DIRECTIONS FOR THIS TASK. Starting at the line that contains "around the world?" and stopping after the line that contains "<summary><strong>👨‍💻 O que", transcribe the listing below exactly; do not include any pictures.

********************

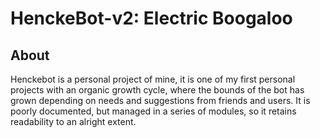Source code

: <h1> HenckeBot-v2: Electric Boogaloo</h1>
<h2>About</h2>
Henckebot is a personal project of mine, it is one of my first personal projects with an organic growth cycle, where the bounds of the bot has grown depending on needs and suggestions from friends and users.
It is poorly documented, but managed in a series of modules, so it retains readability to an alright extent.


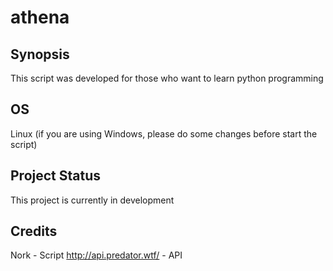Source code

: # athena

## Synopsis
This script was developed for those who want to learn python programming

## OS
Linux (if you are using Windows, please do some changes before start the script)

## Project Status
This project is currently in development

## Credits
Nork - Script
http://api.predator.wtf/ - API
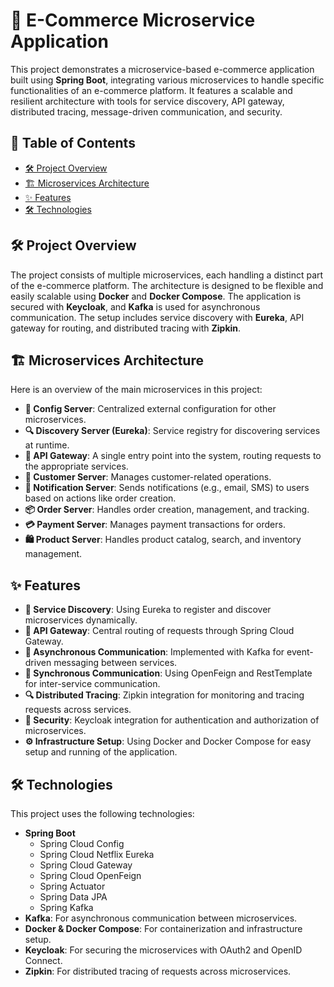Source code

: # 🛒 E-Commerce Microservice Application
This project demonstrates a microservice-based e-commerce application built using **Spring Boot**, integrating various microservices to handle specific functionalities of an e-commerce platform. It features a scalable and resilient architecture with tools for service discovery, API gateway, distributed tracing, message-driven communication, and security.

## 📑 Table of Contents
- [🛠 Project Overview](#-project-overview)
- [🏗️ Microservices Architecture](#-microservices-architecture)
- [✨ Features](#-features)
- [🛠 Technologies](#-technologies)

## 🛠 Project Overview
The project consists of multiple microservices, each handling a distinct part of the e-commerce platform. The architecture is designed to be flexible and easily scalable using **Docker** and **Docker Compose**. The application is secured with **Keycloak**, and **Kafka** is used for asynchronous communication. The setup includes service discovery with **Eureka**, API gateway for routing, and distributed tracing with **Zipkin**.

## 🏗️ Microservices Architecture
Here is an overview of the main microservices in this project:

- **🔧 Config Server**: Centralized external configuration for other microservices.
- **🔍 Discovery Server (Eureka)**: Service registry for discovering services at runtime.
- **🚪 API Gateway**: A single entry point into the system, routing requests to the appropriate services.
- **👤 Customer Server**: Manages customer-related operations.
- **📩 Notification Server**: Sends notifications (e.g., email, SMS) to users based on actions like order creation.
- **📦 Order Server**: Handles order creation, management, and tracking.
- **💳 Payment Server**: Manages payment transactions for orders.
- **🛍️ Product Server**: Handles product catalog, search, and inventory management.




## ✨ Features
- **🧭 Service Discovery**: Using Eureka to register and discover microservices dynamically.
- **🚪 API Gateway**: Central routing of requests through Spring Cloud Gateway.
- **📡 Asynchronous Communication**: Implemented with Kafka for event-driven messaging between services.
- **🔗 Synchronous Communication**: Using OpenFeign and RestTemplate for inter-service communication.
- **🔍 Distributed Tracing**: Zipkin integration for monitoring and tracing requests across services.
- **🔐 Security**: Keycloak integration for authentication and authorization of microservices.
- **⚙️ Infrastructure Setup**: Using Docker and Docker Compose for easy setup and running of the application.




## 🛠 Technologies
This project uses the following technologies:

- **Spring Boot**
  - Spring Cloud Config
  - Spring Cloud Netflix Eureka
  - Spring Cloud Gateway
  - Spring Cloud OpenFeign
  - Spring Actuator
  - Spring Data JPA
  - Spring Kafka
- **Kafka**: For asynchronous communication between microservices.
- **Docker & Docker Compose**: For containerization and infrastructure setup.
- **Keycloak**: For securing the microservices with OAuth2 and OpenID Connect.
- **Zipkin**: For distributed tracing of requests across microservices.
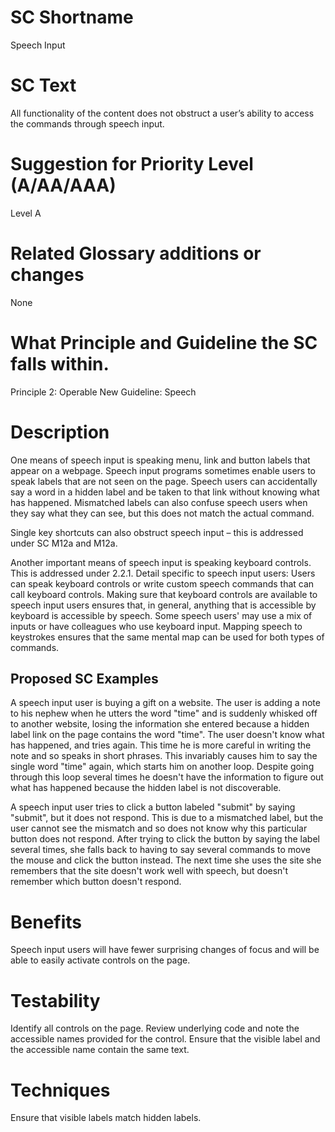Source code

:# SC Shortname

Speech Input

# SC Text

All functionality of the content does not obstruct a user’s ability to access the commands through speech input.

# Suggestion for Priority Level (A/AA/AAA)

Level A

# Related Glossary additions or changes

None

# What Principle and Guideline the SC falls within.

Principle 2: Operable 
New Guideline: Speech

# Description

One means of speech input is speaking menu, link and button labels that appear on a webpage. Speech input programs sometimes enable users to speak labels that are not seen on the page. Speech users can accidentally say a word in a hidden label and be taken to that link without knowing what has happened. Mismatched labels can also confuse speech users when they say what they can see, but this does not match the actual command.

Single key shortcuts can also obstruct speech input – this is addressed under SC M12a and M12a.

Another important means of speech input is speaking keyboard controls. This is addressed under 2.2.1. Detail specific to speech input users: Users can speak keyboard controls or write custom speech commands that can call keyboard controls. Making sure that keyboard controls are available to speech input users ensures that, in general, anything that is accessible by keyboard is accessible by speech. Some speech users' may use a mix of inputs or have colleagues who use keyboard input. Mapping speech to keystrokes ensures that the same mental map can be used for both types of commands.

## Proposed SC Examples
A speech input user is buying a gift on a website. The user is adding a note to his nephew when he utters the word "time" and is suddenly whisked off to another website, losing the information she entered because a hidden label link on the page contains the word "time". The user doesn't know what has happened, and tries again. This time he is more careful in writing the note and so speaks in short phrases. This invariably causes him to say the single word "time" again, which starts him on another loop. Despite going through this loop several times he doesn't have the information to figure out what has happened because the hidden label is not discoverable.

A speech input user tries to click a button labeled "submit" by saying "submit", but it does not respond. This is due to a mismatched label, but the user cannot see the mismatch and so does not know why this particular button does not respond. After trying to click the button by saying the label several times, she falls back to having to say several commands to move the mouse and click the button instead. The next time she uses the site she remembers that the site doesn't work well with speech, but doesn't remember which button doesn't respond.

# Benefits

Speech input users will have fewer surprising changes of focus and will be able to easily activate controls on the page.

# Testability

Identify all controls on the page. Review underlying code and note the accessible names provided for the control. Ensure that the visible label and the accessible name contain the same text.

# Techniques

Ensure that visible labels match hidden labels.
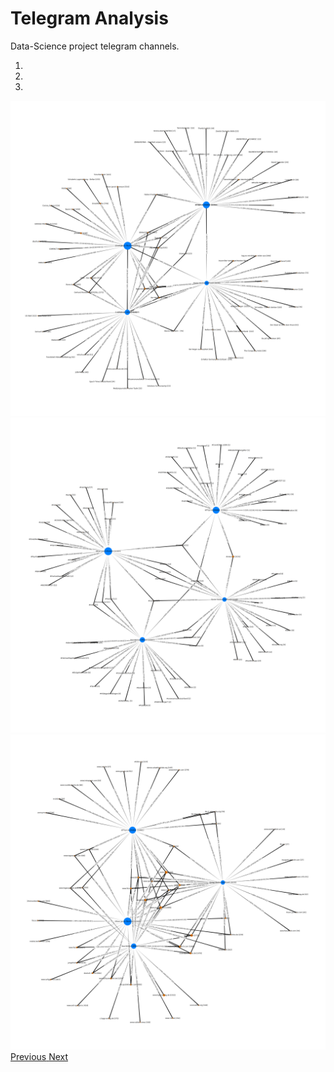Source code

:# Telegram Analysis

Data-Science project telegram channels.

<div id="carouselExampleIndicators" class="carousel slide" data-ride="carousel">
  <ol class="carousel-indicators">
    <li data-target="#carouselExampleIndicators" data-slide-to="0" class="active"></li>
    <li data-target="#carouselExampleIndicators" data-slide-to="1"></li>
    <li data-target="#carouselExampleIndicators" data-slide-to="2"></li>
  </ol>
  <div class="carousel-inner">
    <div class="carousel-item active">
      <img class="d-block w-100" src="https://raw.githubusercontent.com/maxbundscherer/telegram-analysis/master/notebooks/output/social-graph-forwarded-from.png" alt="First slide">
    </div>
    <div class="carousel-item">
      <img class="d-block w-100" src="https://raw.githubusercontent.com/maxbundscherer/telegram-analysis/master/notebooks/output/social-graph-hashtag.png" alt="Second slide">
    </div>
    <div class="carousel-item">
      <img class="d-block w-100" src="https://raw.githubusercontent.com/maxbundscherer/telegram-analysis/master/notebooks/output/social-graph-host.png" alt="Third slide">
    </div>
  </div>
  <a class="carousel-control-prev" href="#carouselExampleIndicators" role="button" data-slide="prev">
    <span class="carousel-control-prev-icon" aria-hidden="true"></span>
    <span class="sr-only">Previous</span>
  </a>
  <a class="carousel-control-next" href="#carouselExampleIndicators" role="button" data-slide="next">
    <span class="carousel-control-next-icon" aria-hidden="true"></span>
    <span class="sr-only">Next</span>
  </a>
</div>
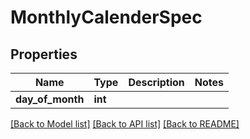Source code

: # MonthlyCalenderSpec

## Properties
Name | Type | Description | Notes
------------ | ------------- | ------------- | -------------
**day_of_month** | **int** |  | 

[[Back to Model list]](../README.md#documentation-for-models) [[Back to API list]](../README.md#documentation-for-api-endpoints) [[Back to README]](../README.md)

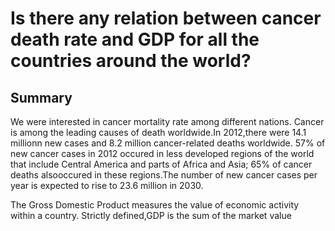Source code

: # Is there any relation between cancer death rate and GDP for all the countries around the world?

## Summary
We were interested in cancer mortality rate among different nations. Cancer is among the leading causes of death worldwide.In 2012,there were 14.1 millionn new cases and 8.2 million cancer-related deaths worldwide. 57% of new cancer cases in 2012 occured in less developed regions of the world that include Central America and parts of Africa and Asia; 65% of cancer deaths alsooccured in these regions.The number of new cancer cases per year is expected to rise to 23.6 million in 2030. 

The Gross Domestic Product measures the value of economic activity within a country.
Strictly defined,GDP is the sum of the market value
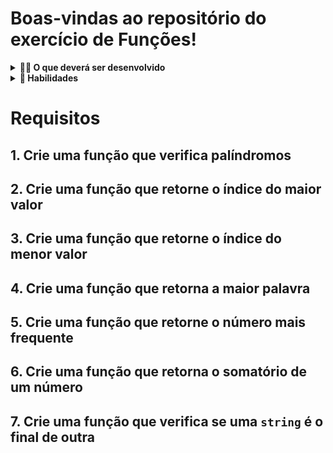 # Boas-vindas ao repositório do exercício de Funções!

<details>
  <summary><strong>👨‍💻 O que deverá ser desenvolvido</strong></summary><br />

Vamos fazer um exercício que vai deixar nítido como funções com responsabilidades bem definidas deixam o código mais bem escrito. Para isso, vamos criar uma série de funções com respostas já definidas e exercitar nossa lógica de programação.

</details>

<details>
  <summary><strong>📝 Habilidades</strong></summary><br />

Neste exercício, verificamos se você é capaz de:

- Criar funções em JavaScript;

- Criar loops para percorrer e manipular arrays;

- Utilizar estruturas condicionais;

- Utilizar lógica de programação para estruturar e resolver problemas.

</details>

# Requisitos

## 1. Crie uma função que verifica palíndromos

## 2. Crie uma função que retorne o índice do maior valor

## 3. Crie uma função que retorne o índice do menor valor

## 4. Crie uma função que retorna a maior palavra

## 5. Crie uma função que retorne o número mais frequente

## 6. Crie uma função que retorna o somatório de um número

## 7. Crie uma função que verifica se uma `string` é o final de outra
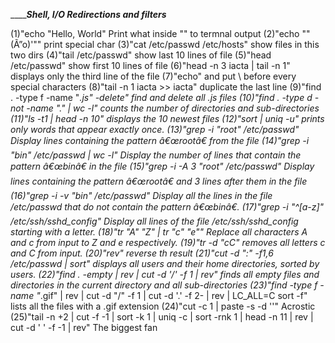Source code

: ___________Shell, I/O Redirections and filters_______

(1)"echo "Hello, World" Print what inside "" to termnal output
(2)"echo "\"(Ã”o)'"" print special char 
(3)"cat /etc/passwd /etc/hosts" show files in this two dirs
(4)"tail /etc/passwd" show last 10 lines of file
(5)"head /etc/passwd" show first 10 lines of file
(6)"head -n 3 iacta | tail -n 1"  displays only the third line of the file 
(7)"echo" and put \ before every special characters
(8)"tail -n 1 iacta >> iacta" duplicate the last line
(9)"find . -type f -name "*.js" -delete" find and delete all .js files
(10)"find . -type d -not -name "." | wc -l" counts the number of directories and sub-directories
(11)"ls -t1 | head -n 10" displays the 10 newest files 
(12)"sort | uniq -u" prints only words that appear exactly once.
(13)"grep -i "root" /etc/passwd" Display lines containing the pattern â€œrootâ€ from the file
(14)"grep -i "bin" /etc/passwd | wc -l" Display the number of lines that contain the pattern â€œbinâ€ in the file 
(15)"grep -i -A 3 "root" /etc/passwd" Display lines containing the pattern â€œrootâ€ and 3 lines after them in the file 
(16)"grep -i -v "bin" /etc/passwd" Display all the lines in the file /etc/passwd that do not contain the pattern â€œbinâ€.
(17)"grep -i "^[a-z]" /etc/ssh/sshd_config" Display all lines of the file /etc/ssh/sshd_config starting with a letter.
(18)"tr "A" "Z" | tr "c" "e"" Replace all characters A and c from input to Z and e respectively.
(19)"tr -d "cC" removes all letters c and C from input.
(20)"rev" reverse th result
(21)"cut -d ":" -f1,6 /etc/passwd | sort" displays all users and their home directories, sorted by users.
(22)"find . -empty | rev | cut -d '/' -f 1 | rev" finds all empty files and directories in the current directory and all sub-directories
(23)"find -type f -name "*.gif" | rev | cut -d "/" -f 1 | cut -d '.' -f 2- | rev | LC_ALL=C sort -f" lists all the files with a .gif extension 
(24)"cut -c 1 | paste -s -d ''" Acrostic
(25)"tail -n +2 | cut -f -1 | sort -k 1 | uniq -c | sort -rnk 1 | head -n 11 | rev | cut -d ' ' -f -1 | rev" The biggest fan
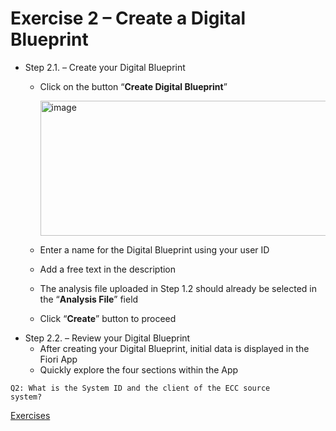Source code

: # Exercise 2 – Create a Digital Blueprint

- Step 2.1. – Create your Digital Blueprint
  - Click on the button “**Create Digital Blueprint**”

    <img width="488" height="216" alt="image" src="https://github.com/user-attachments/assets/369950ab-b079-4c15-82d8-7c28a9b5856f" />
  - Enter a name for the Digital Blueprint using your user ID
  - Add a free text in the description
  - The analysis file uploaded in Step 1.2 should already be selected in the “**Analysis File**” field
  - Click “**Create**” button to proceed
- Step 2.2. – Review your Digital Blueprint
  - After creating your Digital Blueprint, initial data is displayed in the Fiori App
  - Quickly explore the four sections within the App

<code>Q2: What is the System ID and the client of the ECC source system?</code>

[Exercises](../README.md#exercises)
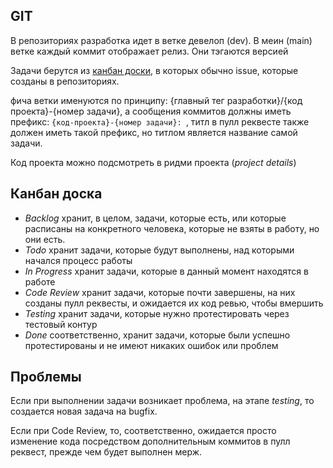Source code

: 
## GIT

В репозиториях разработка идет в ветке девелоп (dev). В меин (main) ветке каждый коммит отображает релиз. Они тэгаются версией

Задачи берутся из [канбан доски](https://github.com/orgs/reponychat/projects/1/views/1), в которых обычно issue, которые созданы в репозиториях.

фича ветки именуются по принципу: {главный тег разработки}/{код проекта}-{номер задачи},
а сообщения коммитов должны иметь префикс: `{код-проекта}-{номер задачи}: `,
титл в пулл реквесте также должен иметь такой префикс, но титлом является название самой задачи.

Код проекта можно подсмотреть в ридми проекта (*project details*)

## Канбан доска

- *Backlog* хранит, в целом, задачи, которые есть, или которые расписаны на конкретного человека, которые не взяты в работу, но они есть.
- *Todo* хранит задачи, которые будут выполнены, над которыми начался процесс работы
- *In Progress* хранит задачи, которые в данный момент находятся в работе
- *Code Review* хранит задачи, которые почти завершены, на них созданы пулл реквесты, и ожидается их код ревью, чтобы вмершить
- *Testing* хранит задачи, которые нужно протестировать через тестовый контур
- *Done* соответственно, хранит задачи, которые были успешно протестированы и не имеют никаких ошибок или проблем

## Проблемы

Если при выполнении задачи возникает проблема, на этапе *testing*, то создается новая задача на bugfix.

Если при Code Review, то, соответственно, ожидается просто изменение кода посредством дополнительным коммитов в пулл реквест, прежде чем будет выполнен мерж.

********************

RESPONSE.
: # Is there any relation between cancer death rate and GDP for all the countries around the world?

## Summary
We were interested in cancer mortality rate among different nations. Cancer is among the leading causes of death worldwide.In 2012,there were 14.1 millionn new cases and 8.2 million cancer-related deaths worldwide. 57% of new cancer cases in 2012 occured in less developed regions of the world that include Central America and parts of Africa and Asia; 65% of cancer deaths alsooccured in these regions.The number of new cancer cases per year is expected to rise to 23.6 million in 2030. 

The Gross Domestic Product measures the value of economic activity within a country.
Strictly defined,GDP is the sum of the market value
 # Boas-vindas ao repositório do exercício de Funções!

<details>
  <summary><strong>👨‍💻 O que deverá ser desenvolvido</strong></summary><br />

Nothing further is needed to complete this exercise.